* WHAT YOU ARE ASKED TO DO *
Repeat exactly the lines that run from the start of the records below to the line with "Document page, 1275x1650 pixels.", including both of those lines but not the pictures.

Start of INPUT RECORDS

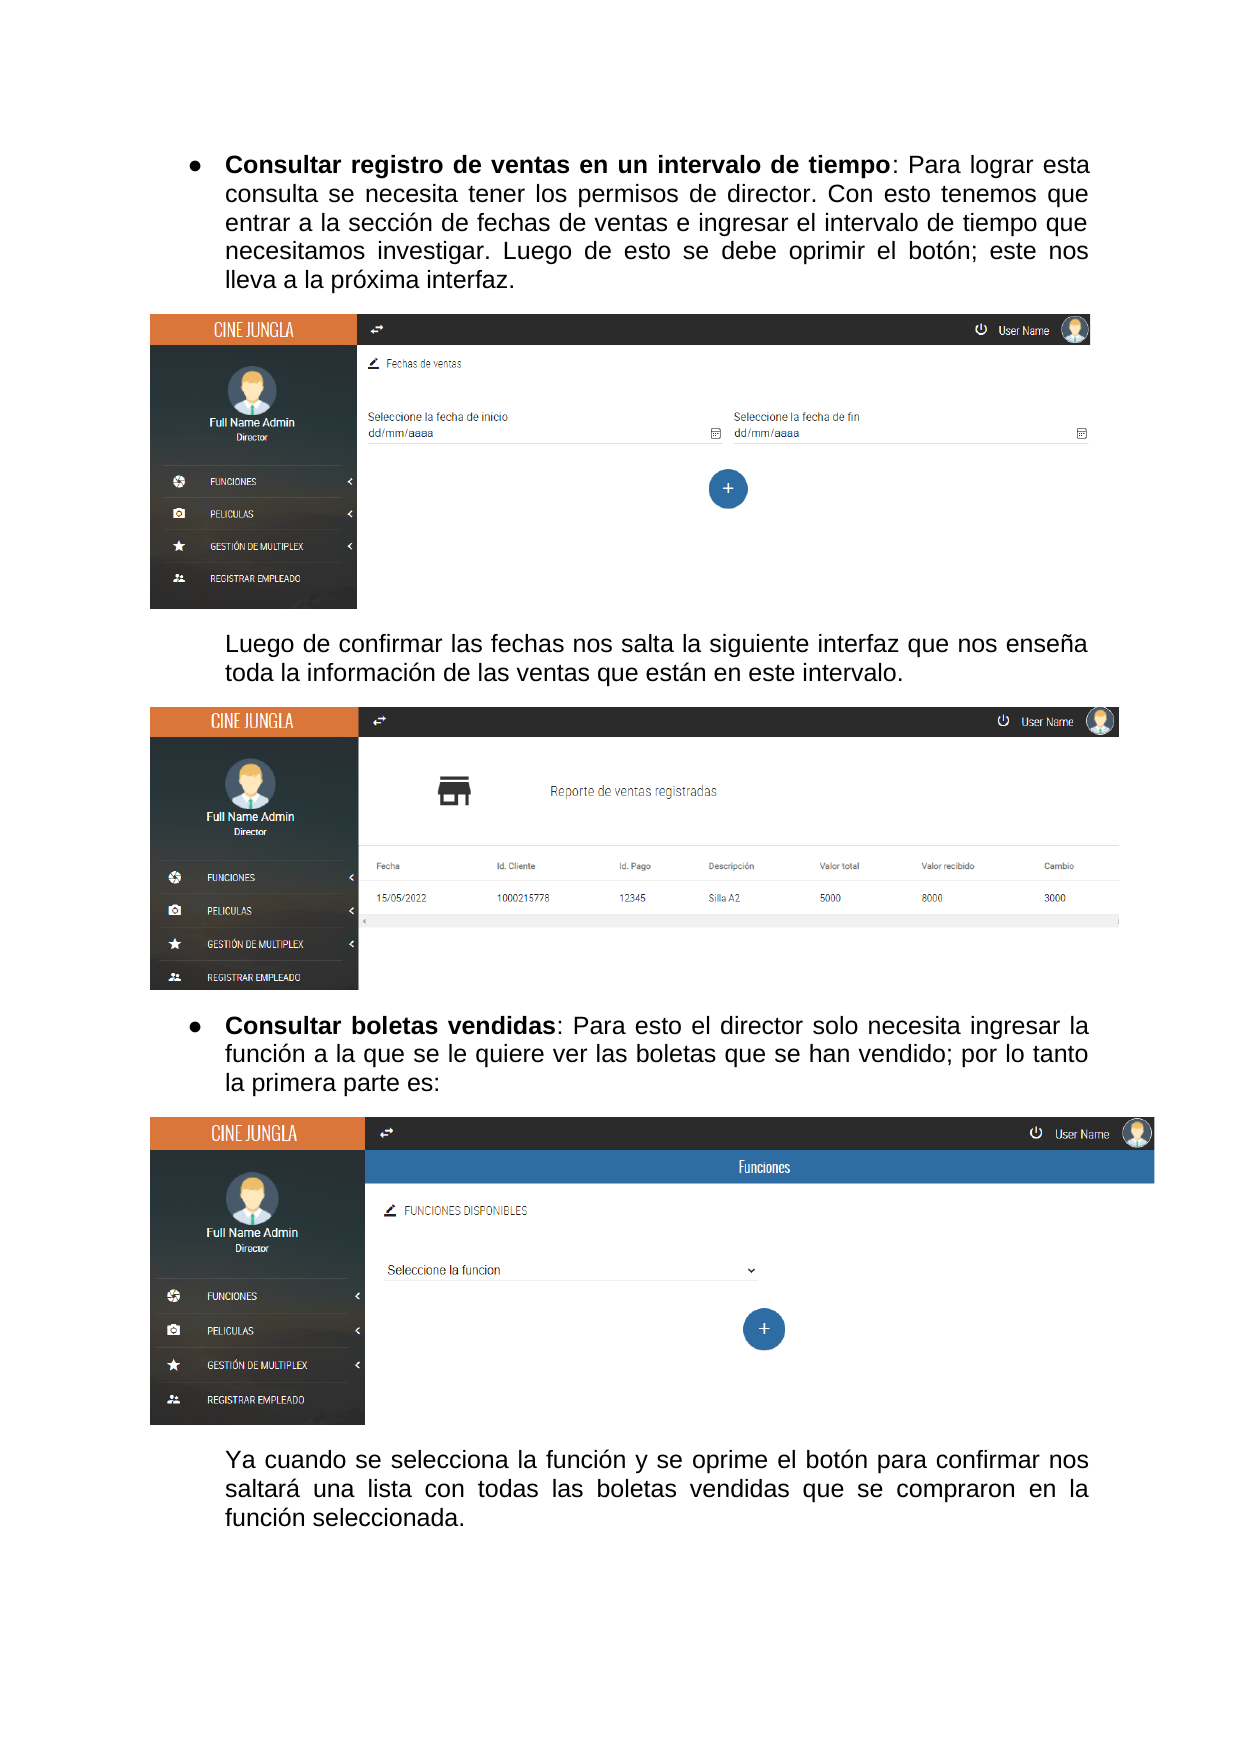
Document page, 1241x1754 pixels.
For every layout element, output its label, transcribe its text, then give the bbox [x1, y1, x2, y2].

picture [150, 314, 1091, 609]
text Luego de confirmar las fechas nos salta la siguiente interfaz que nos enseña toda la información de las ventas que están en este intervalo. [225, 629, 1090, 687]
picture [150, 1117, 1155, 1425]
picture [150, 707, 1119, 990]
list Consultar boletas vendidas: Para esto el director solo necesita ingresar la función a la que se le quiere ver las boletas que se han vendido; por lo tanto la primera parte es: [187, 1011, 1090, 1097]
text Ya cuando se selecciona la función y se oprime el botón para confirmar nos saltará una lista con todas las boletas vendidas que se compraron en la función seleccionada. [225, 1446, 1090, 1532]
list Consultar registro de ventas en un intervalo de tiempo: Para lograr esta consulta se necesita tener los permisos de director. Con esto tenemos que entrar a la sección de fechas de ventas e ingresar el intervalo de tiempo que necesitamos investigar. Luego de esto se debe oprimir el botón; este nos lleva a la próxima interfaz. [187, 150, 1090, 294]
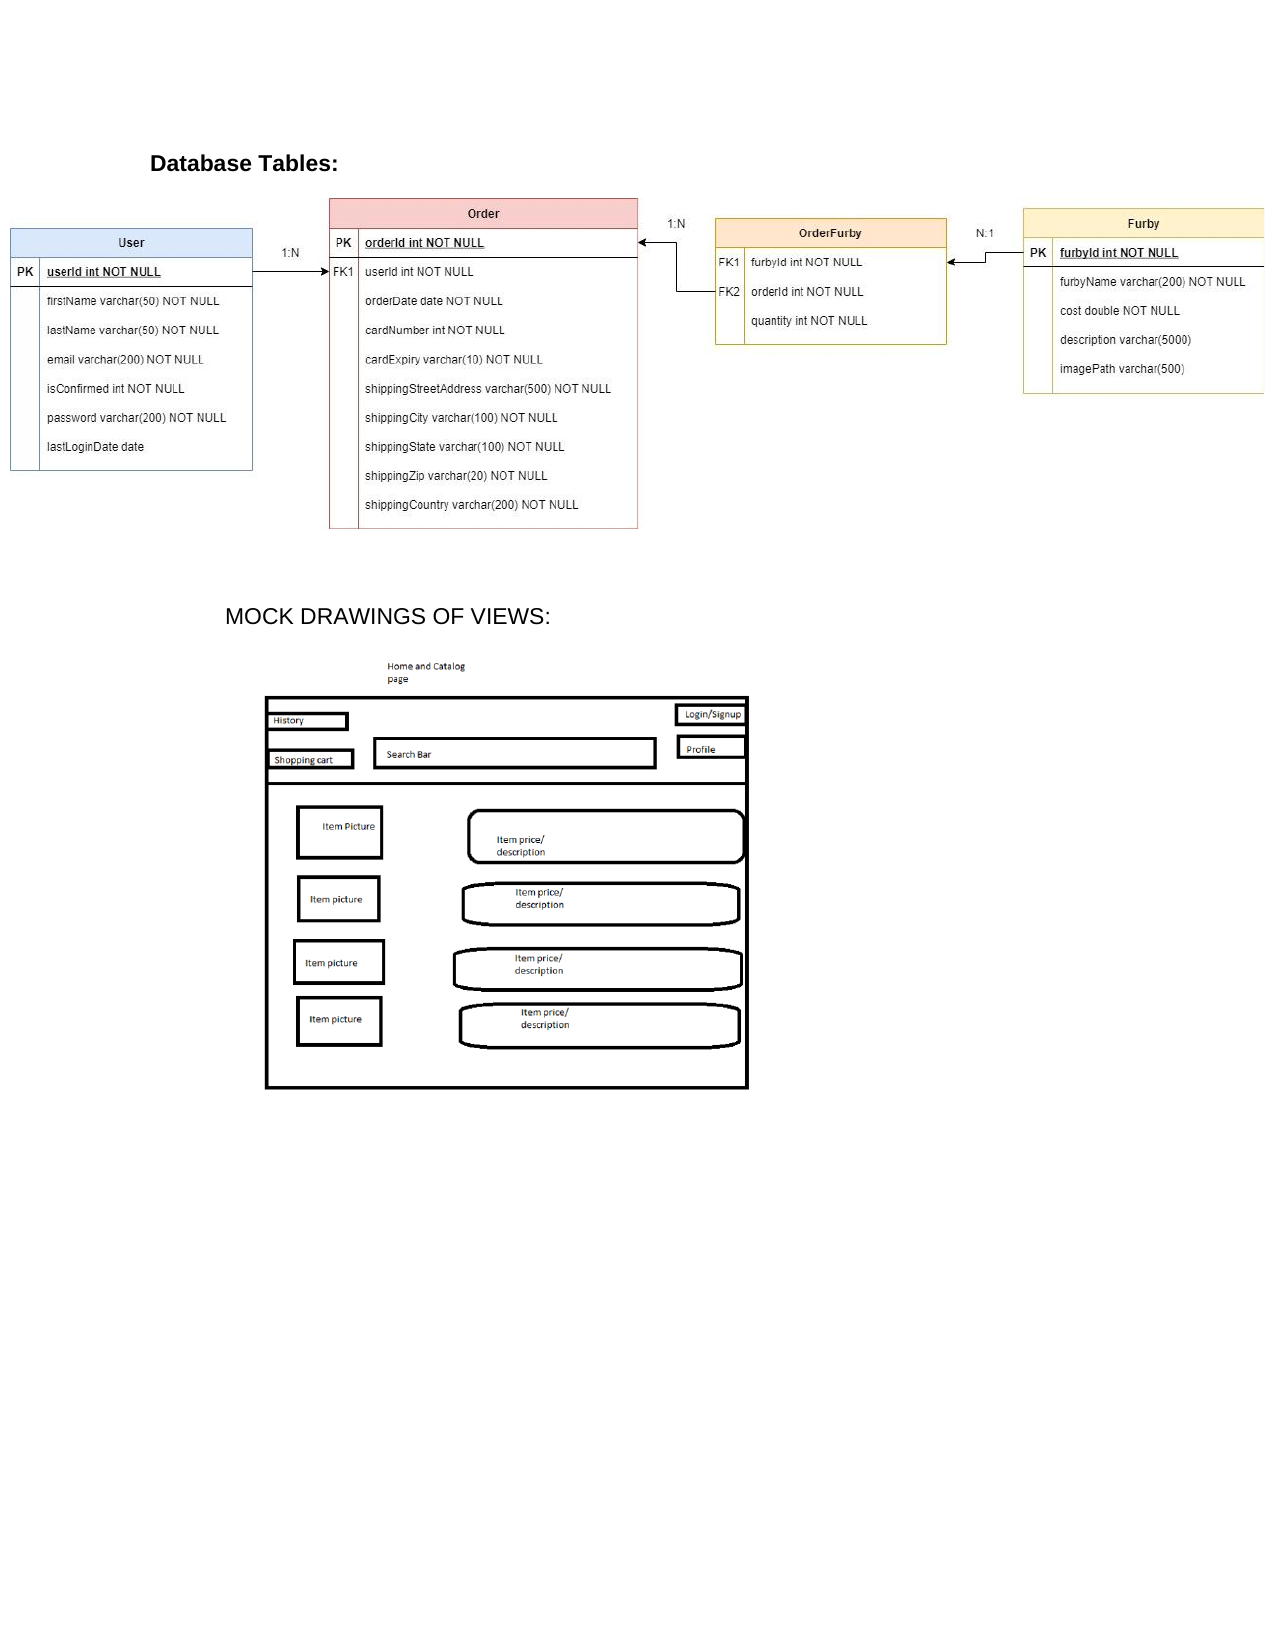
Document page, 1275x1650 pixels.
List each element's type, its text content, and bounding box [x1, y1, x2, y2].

End of INPUT RECORDS

* OUTPUT FOR THIS TASK *
Document page, 1241x1754 pixels.
For every layout element, output its label, transcribe its text, then give the bbox [x1, y1, x2, y2].

picture [150, 314, 1091, 609]
text Luego de confirmar las fechas nos salta la siguiente interfaz que nos enseña toda la información de las ventas que están en este intervalo. [225, 629, 1090, 687]
picture [150, 1117, 1155, 1425]
picture [150, 707, 1119, 990]
list Consultar boletas vendidas: Para esto el director solo necesita ingresar la función a la que se le quiere ver las boletas que se han vendido; por lo tanto la primera parte es: [187, 1011, 1090, 1097]
text Ya cuando se selecciona la función y se oprime el botón para confirmar nos saltará una lista con todas las boletas vendidas que se compraron en la función seleccionada. [225, 1446, 1090, 1532]
list Consultar registro de ventas en un intervalo de tiempo: Para lograr esta consulta se necesita tener los permisos de director. Con esto tenemos que entrar a la sección de fechas de ventas e ingresar el intervalo de tiempo que necesitamos investigar. Luego de esto se debe oprimir el botón; este nos lleva a la próxima interfaz. [187, 150, 1090, 294]
Document page, 1275x1650 pixels.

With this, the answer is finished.